When re-reading: Hope for the best, expect the worst


Wise Children was Angela Carter’s last book,  published the year before her death in 1992, and is the first of my “re-reading women” books.  Having only read it for the first time last month, I wondered whether having been through the journey would be as exhilarating the second time, particularly so soon afterwards.

It is the story of Dora Chance and her twin sister Nora, the illegitimate children of a famous Shakespearean actor Melchior Hazard, and their relationship with their father, his twin brother, Perry Hazard, and other members of the showbiz family.  It tells the life history of the Chance sisters, and leading up to their father’s 100th birthday, and their 75th birthdays.

There are three things that I enjoyed most about the book.  At the top is the first person narration, both for the language used by Dora, but also the pace,

“Melchior slept here.  This attic, the cheapest room in the house, cheaper still because never paid.  I picture him in front of a square of mirror, trying on that shabby crown, emoting, listening to the sycamores at the end of the garden thrashing about in the wind and pretending the sound they made was applause.  Desperate, ravenous, on the make, tramping round the agents day after day after day, back to the boiled cabbage at Bard Road and the hard, narrow bed.”

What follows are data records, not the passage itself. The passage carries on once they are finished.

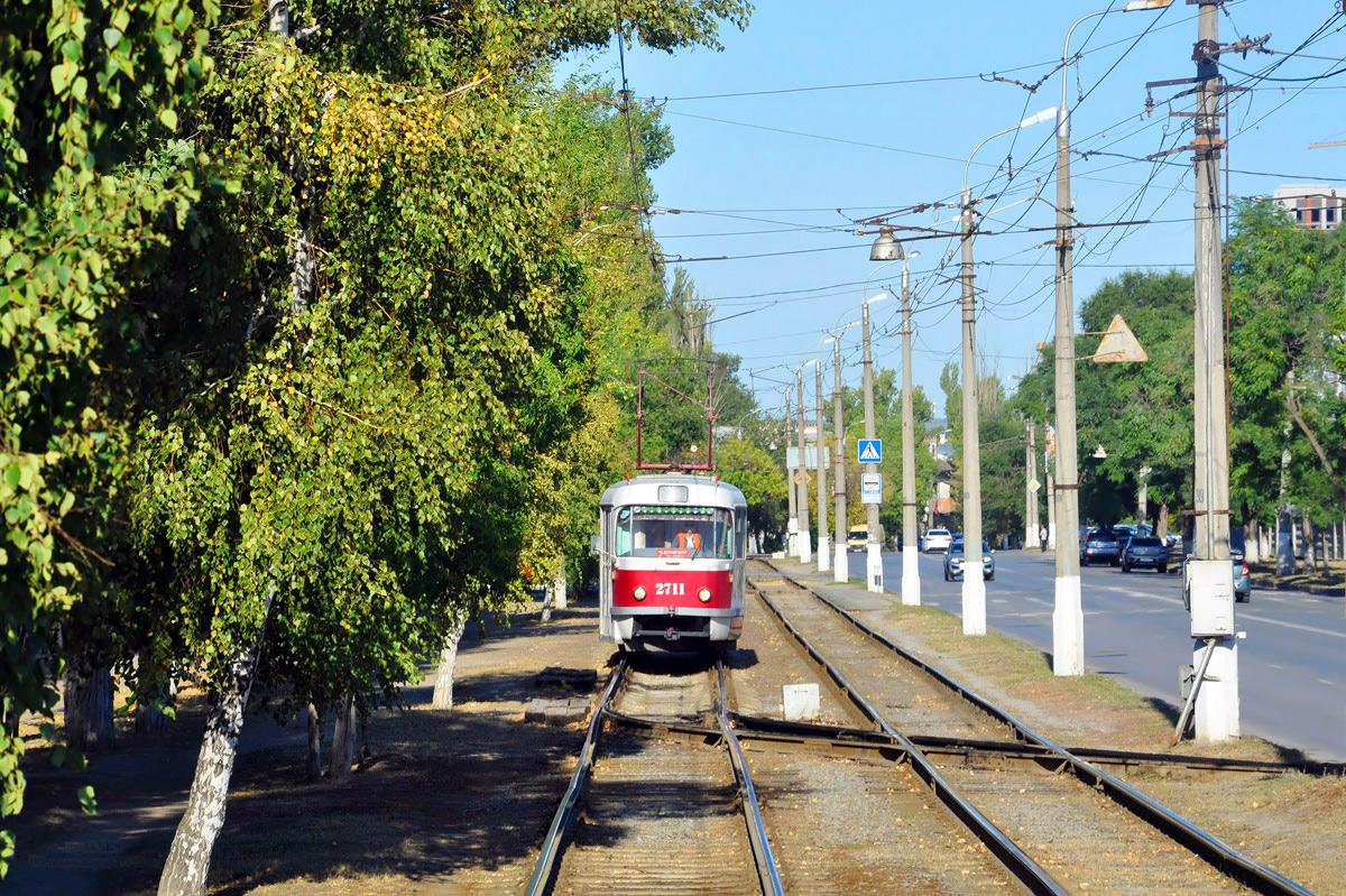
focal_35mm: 135
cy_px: 448
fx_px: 5045
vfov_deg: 10.2
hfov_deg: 15.2
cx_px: 673
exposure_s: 1/400
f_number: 7.1
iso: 200
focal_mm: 90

This is enhanced by Dora’s occasional, perhaps deliberate, forgetfulness,

“At my age, memory becomes exquisitely selective.”

This conversational style relaxes the reader, lowers their guard, but does not mask the many themes which elevate the story beyond a simple recollection. For example, the high culture of the Hazards, “Shakespeare, to whom our family owed so much”,  can often be compared to the low culture of the Chance sisters

“…we girls are illegitimate in every way – not only born out of wedlock, but we went on the [music] halls, didn’t we!”

Grandma Chance’s constant refrain is “Hope for the best, expect the worst” and this approach helps Dora and Nora to respond more effectively to the challenges they face. This can be contrasted with the Hazard’s reply to difficulties.  For example the fire at the Christmas party, when although his stately home has burnt to the ground, Melchior Hazard is more upset by the loss of a family heirloom, a cardboard crown.

“I’d better believe that, what he said about children. I was amazed to see him so much moved, and on account of what? A flimsy bit of make-believe. A nothing. 

‘What shall I do without my crown? Othello’s occupation gone!’ 

He began to cry.”

Shakespeare appears frequently in Wise Children, with 26 plays either mentioned directly, quoted or alluded to.  At one stage Melchior Hazard is producing a West End Revue and at various points in the book it is called “What? You Will?”, “What! You Will?”, “What! You Will!” or just plain “What You Will!”,  both teasing on the name William as well as using the subtitle for Shakespeare’s Twelfth Night, which in turn also features twins.

Another theme is the relationship between parents and children, and what makes a family.   Melchior’s supposedly legitimate children, Imogen and Saskia,  swindle their mother out of her home.

“The precious, unique Hazard blood that blinds parents to their children and turns daughter against mother!”

In comparison,  Grandma Chance adopts Nora and Dora, as well as others, with an easy heart,

‘Family,’ I say. Grandma invented this family. She put it together out of whatever came to hand – a stray pair of orphaned babes, a ragamuffin in a flat cap.

Their house in Bard Road is full of characters who appear for all sorts of reasons.  When “Our Cyn” knocks on the door after being sent there by Perry

‘He said you’d give us a job,’ she said.  ‘Help look after the kids or something. He said you’d give us a roof.’
‘I wasn’t planning on running a hostel for fallen women,’ said Grandma in a huff.  It was pissing down with rain, Our Cyn was soaked.
‘I haven’t fallen yet,’ said Our Cyn.  ‘But I might.’

For me, the most impressive part of the book is that it combines all these things with so much humour, I laughed on almost every page.  Occasionally the jokes are longer in the telling; the Hollywood production of The Dream, and the Chance sisters transportation of soil from Stratford Upon Avon intended to baptise the production with the spirit of Shakespeare, and it’s replacement with soil from the replica Stratford built in Hollywood, which works in so many ways.

In other parts Carter simply produced some excellent one liners, with my favourite being,

She looked a million dollars, I must admit, even if in well-used notes

When I read Wise Children the first time I was blown away by all these things. On the second reading they were still there, even the jokes, knowing they were coming, didn’t diminish the book, and as with any good book more layers were revealed, adding to to the pleasure.

This was my second reading but I know I’ll be back for the third and perhaps fourth in years to come.